═══ 本文の抜粋
の世界
84『Burst into blossoms…  2003年4月
●NO1

4月に入って、やっと北海道も春らしくなってきた。空気は生ぬるく暖かい。今までの冬の日々が嘘のようだ。しかし、今年はどういうわけか、この空気の暖かさ、快適さにどうも慣れない。冬の寒さにあまりに慣れすぎたせいなのだろうか?4月の初め頃のある日、僕はいつものように玄関の扉を開けて外に出た。すると、冬の終わり頃何回か経験した生ぬるい風があたりを満たしいて、肌にやさしくまとわりつくことがどうも信じられないのである。しかし、その日から春のぬくもりは毎日毎日続いた。何というぬくもり、何というやさしさだろう! 僕はこのぬくもりが明日になれば嘘のように消えてしまうのではないかと、不安でしょうがなかった。厳しいことが普通になると、人生の楽しさや心地良さを感じることができなくなるのだろうか?しかし、春のやさしさは僕を裏切ることなく、今も変わらず心地よくやさしい。そして、薄い茶色だった全体の風景も、ほんのりと淡い緑色に変わり始めてきたし、昨日から付近の桜が開花し始めた。僕の庭には残念なことに花が咲く桜がないが、その代わりアンズが3本あり、付近の桜とほぼ同時に咲き始めた。アンズは梅と近縁の樹木で、梅と同じ時期に同じような花を咲かせる。北海道は梅にはちょっと寒いので、梅よりもアンズの方が適している。ただ、梅とアンズは酸とアルカリの関係のように、これがアンズ、これが梅と言い切れるわけではなく、両者の中間の品種も数多くある。
══════
## 出題内容 1
本文の「4月に入って、やっと北海道も春らしくなってきた」で始まる段落を、主な事実を残したまま短い箇条書きにまとめてください。
═══ 今回のデータ
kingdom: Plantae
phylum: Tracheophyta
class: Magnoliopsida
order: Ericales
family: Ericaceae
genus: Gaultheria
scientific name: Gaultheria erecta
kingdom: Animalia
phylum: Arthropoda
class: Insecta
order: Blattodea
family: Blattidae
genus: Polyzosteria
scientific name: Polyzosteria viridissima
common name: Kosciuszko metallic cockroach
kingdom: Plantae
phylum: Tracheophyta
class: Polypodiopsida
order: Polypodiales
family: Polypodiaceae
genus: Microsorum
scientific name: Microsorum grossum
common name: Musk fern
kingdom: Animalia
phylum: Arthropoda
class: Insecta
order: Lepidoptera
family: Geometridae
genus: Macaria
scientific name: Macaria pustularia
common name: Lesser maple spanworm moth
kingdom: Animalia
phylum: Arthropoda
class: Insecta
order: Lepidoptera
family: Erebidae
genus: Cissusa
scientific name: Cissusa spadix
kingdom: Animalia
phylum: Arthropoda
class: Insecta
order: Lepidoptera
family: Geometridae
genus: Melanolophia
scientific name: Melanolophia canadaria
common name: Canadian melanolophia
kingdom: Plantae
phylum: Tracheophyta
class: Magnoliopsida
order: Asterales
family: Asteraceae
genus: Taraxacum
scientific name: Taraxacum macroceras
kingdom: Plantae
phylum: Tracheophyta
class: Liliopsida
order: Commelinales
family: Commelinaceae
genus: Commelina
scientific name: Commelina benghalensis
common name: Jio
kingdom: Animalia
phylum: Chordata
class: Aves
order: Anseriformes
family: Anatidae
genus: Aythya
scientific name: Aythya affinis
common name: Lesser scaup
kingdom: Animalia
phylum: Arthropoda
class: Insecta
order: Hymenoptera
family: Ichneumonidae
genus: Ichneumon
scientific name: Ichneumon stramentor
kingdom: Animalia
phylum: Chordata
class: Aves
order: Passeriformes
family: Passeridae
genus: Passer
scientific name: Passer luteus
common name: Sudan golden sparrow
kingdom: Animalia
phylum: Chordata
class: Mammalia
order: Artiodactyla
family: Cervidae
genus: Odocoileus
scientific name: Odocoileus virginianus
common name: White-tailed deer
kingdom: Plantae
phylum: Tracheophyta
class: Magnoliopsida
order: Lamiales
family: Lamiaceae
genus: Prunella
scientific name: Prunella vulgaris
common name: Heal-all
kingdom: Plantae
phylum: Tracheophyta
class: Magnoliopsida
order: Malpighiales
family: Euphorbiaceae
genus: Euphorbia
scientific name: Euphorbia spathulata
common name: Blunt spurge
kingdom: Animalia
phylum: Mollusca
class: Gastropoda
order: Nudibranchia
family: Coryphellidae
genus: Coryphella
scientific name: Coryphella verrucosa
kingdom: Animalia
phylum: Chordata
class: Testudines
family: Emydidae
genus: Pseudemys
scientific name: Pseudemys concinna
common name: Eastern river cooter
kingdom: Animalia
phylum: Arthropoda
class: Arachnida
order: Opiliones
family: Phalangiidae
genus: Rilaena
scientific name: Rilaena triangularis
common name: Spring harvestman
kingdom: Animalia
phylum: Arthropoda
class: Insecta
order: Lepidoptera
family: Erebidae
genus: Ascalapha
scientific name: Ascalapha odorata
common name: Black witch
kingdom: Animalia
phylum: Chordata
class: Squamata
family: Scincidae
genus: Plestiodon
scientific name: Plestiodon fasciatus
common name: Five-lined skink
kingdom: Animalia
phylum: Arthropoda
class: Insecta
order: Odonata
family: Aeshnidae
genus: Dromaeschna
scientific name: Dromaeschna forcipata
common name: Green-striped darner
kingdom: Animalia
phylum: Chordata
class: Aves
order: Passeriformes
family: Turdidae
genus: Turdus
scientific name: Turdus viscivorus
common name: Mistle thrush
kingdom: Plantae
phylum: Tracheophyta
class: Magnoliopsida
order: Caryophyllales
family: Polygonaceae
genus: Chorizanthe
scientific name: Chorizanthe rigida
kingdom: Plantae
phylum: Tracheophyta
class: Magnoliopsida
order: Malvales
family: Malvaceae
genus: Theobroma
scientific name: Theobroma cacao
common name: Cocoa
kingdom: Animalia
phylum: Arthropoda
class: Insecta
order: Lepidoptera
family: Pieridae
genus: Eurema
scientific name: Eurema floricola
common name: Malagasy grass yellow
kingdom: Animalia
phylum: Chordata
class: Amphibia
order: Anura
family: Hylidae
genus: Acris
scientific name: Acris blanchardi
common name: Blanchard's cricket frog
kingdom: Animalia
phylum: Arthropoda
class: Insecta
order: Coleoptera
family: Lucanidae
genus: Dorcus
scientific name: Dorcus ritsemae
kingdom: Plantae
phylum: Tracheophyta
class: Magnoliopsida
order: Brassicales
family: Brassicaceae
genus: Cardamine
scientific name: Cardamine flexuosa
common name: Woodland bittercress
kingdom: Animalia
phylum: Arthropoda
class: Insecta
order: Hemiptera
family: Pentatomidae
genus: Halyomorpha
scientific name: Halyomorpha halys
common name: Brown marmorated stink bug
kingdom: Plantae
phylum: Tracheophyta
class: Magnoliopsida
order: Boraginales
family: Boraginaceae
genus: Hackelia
══════
## 出題内容 2
記録のうち、「order: Malpighiales」を含む行から「order: Hemiptera」を含む行まで（両端の行も含む）について、「common name」を「vernacular name」に入れ替え、ほかは変えずにその範囲の行だけを書き出してください。

## 正しい答え 1
- 4月に入り、北海道もやっと春らしくなって、空気が暖かくなった。
- 今年はなぜかこの暖かさに慣れず、ぬくもりが明日には消えてしまうのではと不安だった。
- それでも春のぬくもりは毎日続き、今も変わらず心地よい。
- 薄い茶色だった風景が淡い緑色に変わり始め、昨日から付近の桜が咲き始めた。
- 庭に花が咲く桜はないが、アンズが3本あり、付近の桜とほぼ同時に咲き始めた。
- アンズは梅と近縁で、梅と同じ時期に似た花を咲かせる。
- 北海道は梅には少し寒いので、梅よりアンズの方が適している。
- 梅とアンズははっきり分けられるわけではなく、中間の品種も数多くある。

## 正しい答え 2
order: Malpighiales
family: Euphorbiaceae
genus: Euphorbia
scientific name: Euphorbia spathulata
vernacular name: Blunt spurge
kingdom: Animalia
phylum: Mollusca
class: Gastropoda
order: Nudibranchia
family: Coryphellidae
genus: Coryphella
scientific name: Coryphella verrucosa
kingdom: Animalia
phylum: Chordata
class: Testudines
family: Emydidae
genus: Pseudemys
scientific name: Pseudemys concinna
vernacular name: Eastern river cooter
kingdom: Animalia
phylum: Arthropoda
class: Arachnida
order: Opiliones
family: Phalangiidae
genus: Rilaena
scientific name: Rilaena triangularis
vernacular name: Spring harvestman
kingdom: Animalia
phylum: Arthropoda
class: Insecta
order: Lepidoptera
family: Erebidae
genus: Ascalapha
scientific name: Ascalapha odorata
vernacular name: Black witch
kingdom: Animalia
phylum: Chordata
class: Squamata
family: Scincidae
genus: Plestiodon
scientific name: Plestiodon fasciatus
vernacular name: Five-lined skink
kingdom: Animalia
phylum: Arthropoda
class: Insecta
order: Odonata
family: Aeshnidae
genus: Dromaeschna
scientific name: Dromaeschna forcipata
vernacular name: Green-striped darner
kingdom: Animalia
phylum: Chordata
class: Aves
order: Passeriformes
family: Turdidae
genus: Turdus
scientific name: Turdus viscivorus
vernacular name: Mistle thrush
kingdom: Plantae
phylum: Tracheophyta
class: Magnoliopsida
order: Caryophyllales
family: Polygonaceae
genus: Chorizanthe
scientific name: Chorizanthe rigida
kingdom: Plantae
phylum: Tracheophyta
class: Magnoliopsida
order: Malvales
family: Malvaceae
genus: Theobroma
scientific name: Theobroma cacao
vernacular name: Cocoa
kingdom: Animalia
phylum: Arthropoda
class: Insecta
order: Lepidoptera
family: Pieridae
genus: Eurema
scientific name: Eurema floricola
vernacular name: Malagasy grass yellow
kingdom: Animalia
phylum: Chordata
class: Amphibia
order: Anura
family: Hylidae
genus: Acris
scientific name: Acris blanchardi
vernacular name: Blanchard's cricket frog
kingdom: Animalia
phylum: Arthropoda
class: Insecta
order: Coleoptera
family: Lucanidae
genus: Dorcus
scientific name: Dorcus ritsemae
kingdom: Plantae
phylum: Tracheophyta
class: Magnoliopsida
order: Brassicales
family: Brassicaceae
genus: Cardamine
scientific name: Cardamine flexuosa
vernacular name: Woodland bittercress
kingdom: Animalia
phylum: Arthropoda
class: Insecta
order: Hemiptera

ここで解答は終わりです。